Federal Reserve Chair Jerome Powell said on Tuesday the U.S. central bank may need to keep interest rates higher for longer than previously thought, given what he called a “lack of further progress” this year towards the 2 per cent inflation target.
“The recent data have clearly not given us greater confidence and instead indicate that it’s likely to take longer than expected to achieve that confidence,” Powell told a forum in Washington, in what is likely to be his last public appearance before the April 30-May 1 policy meeting.
“Right now, given the strength of the labour market and progress on inflation so far, it’s appropriate to allow restrictive policy further time to work and let the data and the evolving outlook guide us,” he said.
U.S. central bankers are universally expected to leave rates unchanged at their upcoming meeting, but investors are keen for any hints on when officials feel a reduction in borrowing costs could come, and Powell’s remarks suggest it won’t be soon.
“If higher inflation does persist, we can maintain the current level of restriction for as long as needed,” Powell said. “At the same time, we have significant space to ease should the labour market unexpectedly weaken.”
Fed Vice Chair Philip Jefferson omitted any mention of rate cuts in his remarks earlier on Tuesday to a research conference, and said the U.S. central bank was ready to keep its tight monetary policy in place if inflation fails to slow as expected.
Jefferson noted the central bank was facing a strong economy and had seen little recent progress in bringing down inflation, excluding what had been a staple reference in Fed speeches to gaining “confidence” in lower inflation and then cutting rates.
Fed staff estimates that Jefferson released, in fact, indicate March will be another lost month for policy-makers, with the personal consumption expenditures price index expected to have risen at a 2.7 per cent annual rate versus 2.5 per cent in the prior month.
“My baseline outlook continues to be that inflation will decline further, with the policy rate held steady at its current level, and that the labour market will remain strong, with labour demand and supply continuing to rebalance,” Jefferson said.
But “if incoming data suggest that inflation is more persistent than I currently expect it to be, it will be appropriate to hold in place the current restrictive stance of policy for longer.
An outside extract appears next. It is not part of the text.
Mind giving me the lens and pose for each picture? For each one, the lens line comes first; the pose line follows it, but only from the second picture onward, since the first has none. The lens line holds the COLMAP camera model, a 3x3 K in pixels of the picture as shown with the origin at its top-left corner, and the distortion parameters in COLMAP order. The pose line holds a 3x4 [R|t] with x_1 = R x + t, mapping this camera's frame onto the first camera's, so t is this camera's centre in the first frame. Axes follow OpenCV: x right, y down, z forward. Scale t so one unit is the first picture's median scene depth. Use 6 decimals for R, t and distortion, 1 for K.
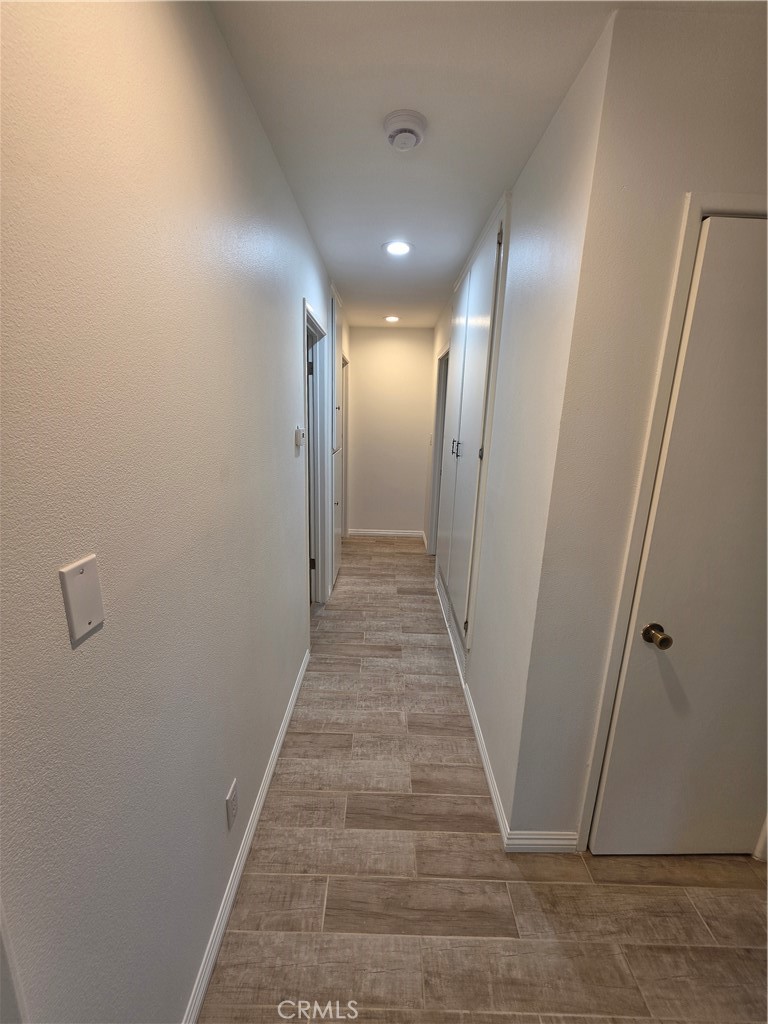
lens RADIAL K [[408.9, 0, 381.5], [0, 408.9, 511.5], [0, 0, 1]] dist [-0.001245, 0.000266]
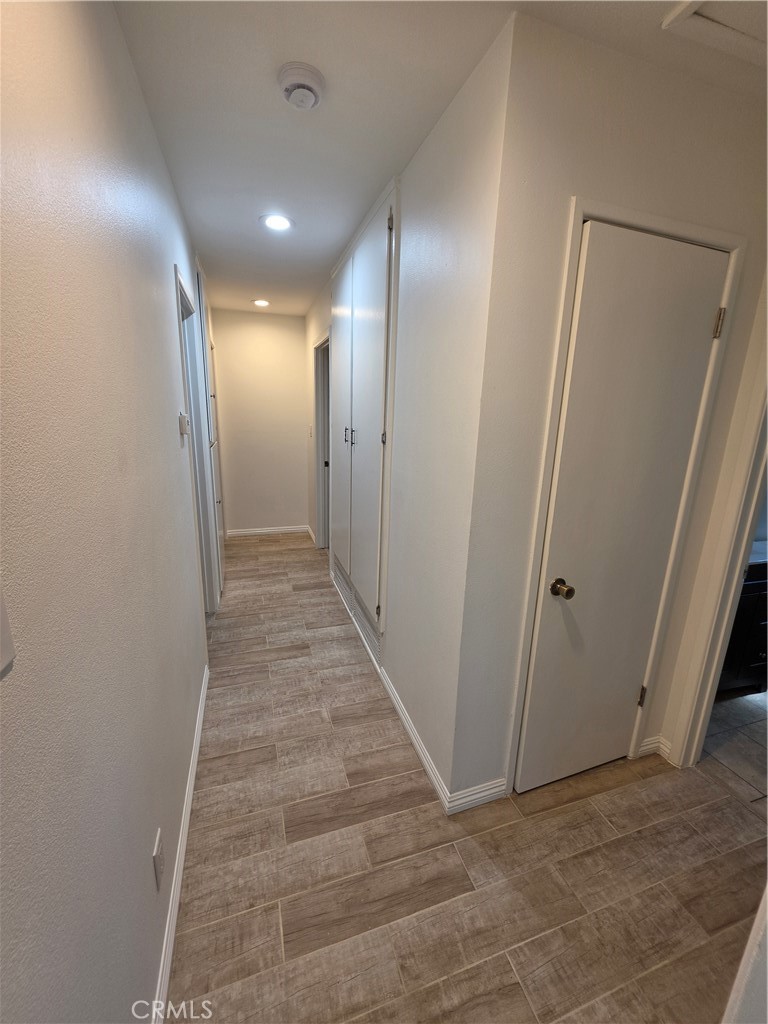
lens RADIAL K [[408.9, 0, 381.5], [0, 408.9, 511.5], [0, 0, 1]] dist [-0.001245, 0.000266]
pose [[0.947521, -0.079215, 0.309725, -0.110884], [0.075694, 0.996857, 0.023388, 0.017546], [-0.310604, 0.001284, 0.950538, 0.051609]]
I am fully committed to getting inflation back to 2 per cent.”
In his last public remarks, on Feb. 22, Jefferson included what had been a staple of recent Fed communications – that “if the economy evolves broadly as expected, it will likely be appropriate to begin dialling back our policy restraint later this year,” a nod to the possibility of reducing the Fed’s benchmark overnight interest rate from the current 5.25 per cent-5.50 per cent range to account for a slowing pace of price increases.
Analysts and investors have been steadily marking down the likelihood and timing of Fed rate cuts as policy-makers struggle to reconcile a gravity-defying economy with their assessment that monetary policy is “restrictive” and inflation likely on its way down.
Both of those ideas have been called into question by job growth, retail spending, inflation and other data that continue to challenge the Fed’s sense that the economy was gliding towards lower demand, slower growth, and price increases nearing the 2 per cent target.
Just over five weeks ago, Powell told a U.S. Senate panel that the Fed was “not far” from gaining the confidence in falling inflation needed to cut interest rates.
In the following days, futures contracts tied to the Fed’s policy rate reflected an initial quarter-percentage-point rate cut as likely to occur at the central bank’s June 11-12 meeting, with two more reductions in borrowing costs by the end of 2024.
Now the first cut is seen happening in September and the odds of a second cut are dwindling.
“Patience” is likely to remain the watchword.
When inflation was in fast decline last year, Powell was reluctant to declare the fight against it won even as policy-makers laid the groundwork for rate reductions beginning this year.
Officials at the Fed’s March 19-20 meeting said they still expected to cut the policy rate by three-quarters of a percentage point by the end of 2024. Powell at the time said disappointing inflation data in January and February “haven’t really changed the overall story, which is that of inflation moving down gradually on a sometimes-bumpy road toward 2 per cent.”
Yet the bumps continued through March, enough so that some officials at the last Fed meeting worried monetary policy was not having the sort of impact that would be typically expected from the highest interest rates in a quarter of a century.
Data since then have shown a massive 303,000 jobs were added in March, the pace of consumer price increases accelerated, and even low-income households continued to spend.
The strength of the economy, policy-makers suggest, is one reason they could wait to cut rates and be sure inflation will resume its decline.
“This question of the last mile is a little harder,” with progress slowing as the Fed gets closer to its inflation target, Chicago Fed President Austan Goolsbee said on Friday. “If we see that inflation is on this path back down to 2 per cent, then … do we want to remain as restrictive as we are right now for a prolonged period? If inflation doesn’t come down. That answers it for us.”